MOSCOW, January 29 (Sputnik) — Austrian oil and gas company OMV is reducing its annual investments by $0.9-1.4 billion in 2015-2017 amid falling oil prices, the company announced in a press release Thursday.
The investment volumes will be reduced to $2.5-3 billion from a projected $3.9 billion, according to the statement.
"We are prepared to make further reductions to our investment program, if required. Our solid financing structure and comfortable liquidity position means that we are well-equipped for the future," Davies said.
Davies added that the company's production growth will slow due to the stalling of several projects. The previous target of 400,000 barrels of oil equivalent per day, projected for 2016, will not be reached.
Earlier on Thursday, Anglo-Dutch oil company Shell announced it would cut spending by $15 billion over the next three years.
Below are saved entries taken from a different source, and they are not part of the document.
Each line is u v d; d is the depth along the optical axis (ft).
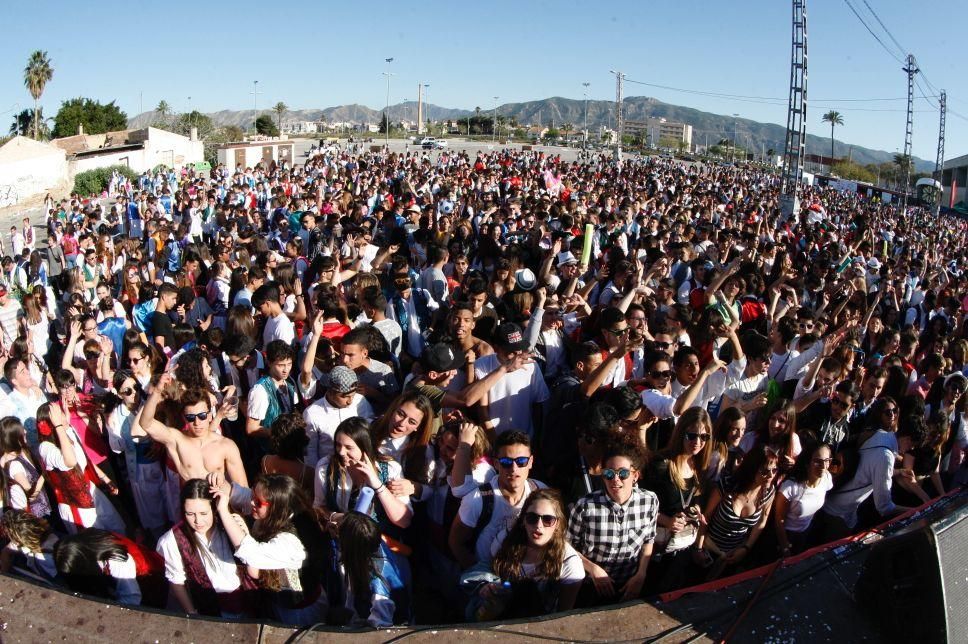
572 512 11.95
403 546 12.49
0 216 105.81
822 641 9.80
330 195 58.49
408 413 13.19
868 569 10.25
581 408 15.14
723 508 13.25
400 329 20.56
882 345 22.53
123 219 66.13
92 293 36.78
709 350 18.94
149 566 12.06
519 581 11.03
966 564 9.45
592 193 74.43
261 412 16.29
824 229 57.00
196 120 238.07
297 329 22.76
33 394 18.44
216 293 27.25
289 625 9.79
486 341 19.66
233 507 13.91
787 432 14.28
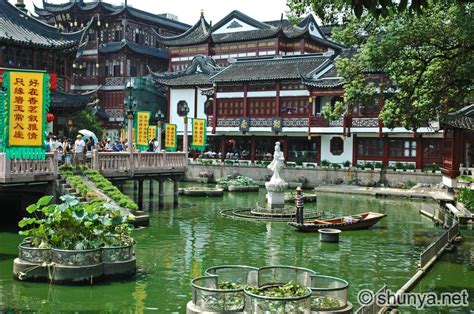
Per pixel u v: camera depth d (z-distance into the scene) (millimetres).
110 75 74000
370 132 52500
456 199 34125
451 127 35781
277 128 57438
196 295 13312
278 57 61812
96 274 17203
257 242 24828
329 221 28828
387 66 24031
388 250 23547
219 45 72312
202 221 30406
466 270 19891
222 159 60781
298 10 23188
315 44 71062
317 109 57438
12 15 44688
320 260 21562
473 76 21422
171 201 39781
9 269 18609
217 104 62156
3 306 15141
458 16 21078
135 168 32750
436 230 28750
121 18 75000
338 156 56156
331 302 13227
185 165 37375
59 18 74125
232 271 14758
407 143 52375
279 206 33844
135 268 18500
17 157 23250
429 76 23781
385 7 9055
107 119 72500
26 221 17375
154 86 72250
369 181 50656
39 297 15914
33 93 22547
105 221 17516
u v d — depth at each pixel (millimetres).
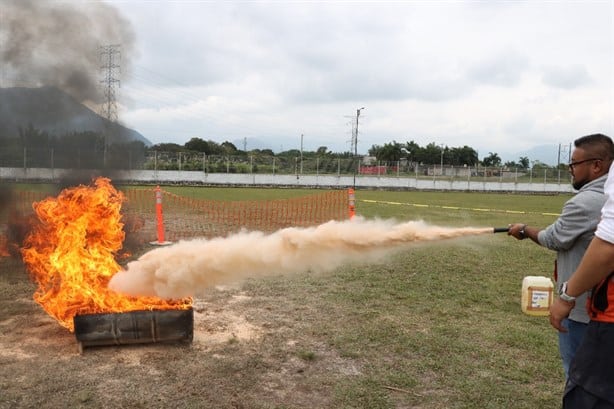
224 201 24016
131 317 4715
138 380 4168
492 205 27375
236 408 3785
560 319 2697
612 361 2389
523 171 56062
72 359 4543
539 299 4234
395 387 4230
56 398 3828
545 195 48000
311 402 3932
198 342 5070
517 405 3973
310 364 4652
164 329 4801
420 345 5156
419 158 81000
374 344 5180
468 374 4516
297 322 5824
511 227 3787
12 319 5605
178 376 4266
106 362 4500
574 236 3090
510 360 4836
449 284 7852
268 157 50438
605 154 3135
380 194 37875
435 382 4348
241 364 4570
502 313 6375
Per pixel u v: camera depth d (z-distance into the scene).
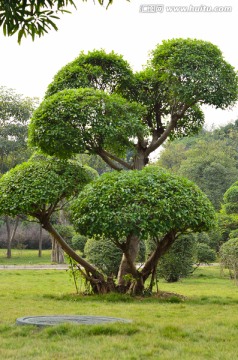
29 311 8.39
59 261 30.00
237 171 42.16
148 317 7.86
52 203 10.88
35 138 11.32
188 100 11.93
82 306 9.30
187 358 4.93
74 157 12.91
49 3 4.48
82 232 10.23
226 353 5.18
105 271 15.68
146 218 9.46
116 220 9.47
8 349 5.29
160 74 12.39
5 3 4.39
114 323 6.45
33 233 40.41
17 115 32.56
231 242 18.38
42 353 5.10
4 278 17.20
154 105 13.16
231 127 57.53
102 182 10.24
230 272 18.33
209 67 11.78
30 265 27.02
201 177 41.72
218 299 10.72
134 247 11.62
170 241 10.95
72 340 5.64
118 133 10.95
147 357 5.00
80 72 12.34
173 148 52.97
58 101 11.00
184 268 17.17
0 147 32.12
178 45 12.14
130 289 11.11
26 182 10.70
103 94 11.13
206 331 6.41
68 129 10.90
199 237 23.48
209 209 10.50
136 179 10.05
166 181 10.23
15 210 10.59
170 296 11.03
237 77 12.25
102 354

Several other energy giants, including Premier Oil, Tullow Oil and BP, have also been cutting their expenses by putting new projects on hold and laying off hundreds of workers. Earlier in January, the world's largest oil service company, Schlumberger, announced that it would cut 9,000 jobs.
During a November 2014 meeting, the Organization of the Petroleum Exporting Countries (OPEC) announced it would not cut oil production levels to stabilize prices. Global repercussions from this decision included rapidly falling prices, an oil supply glut and little hope for prices to rise in the near future.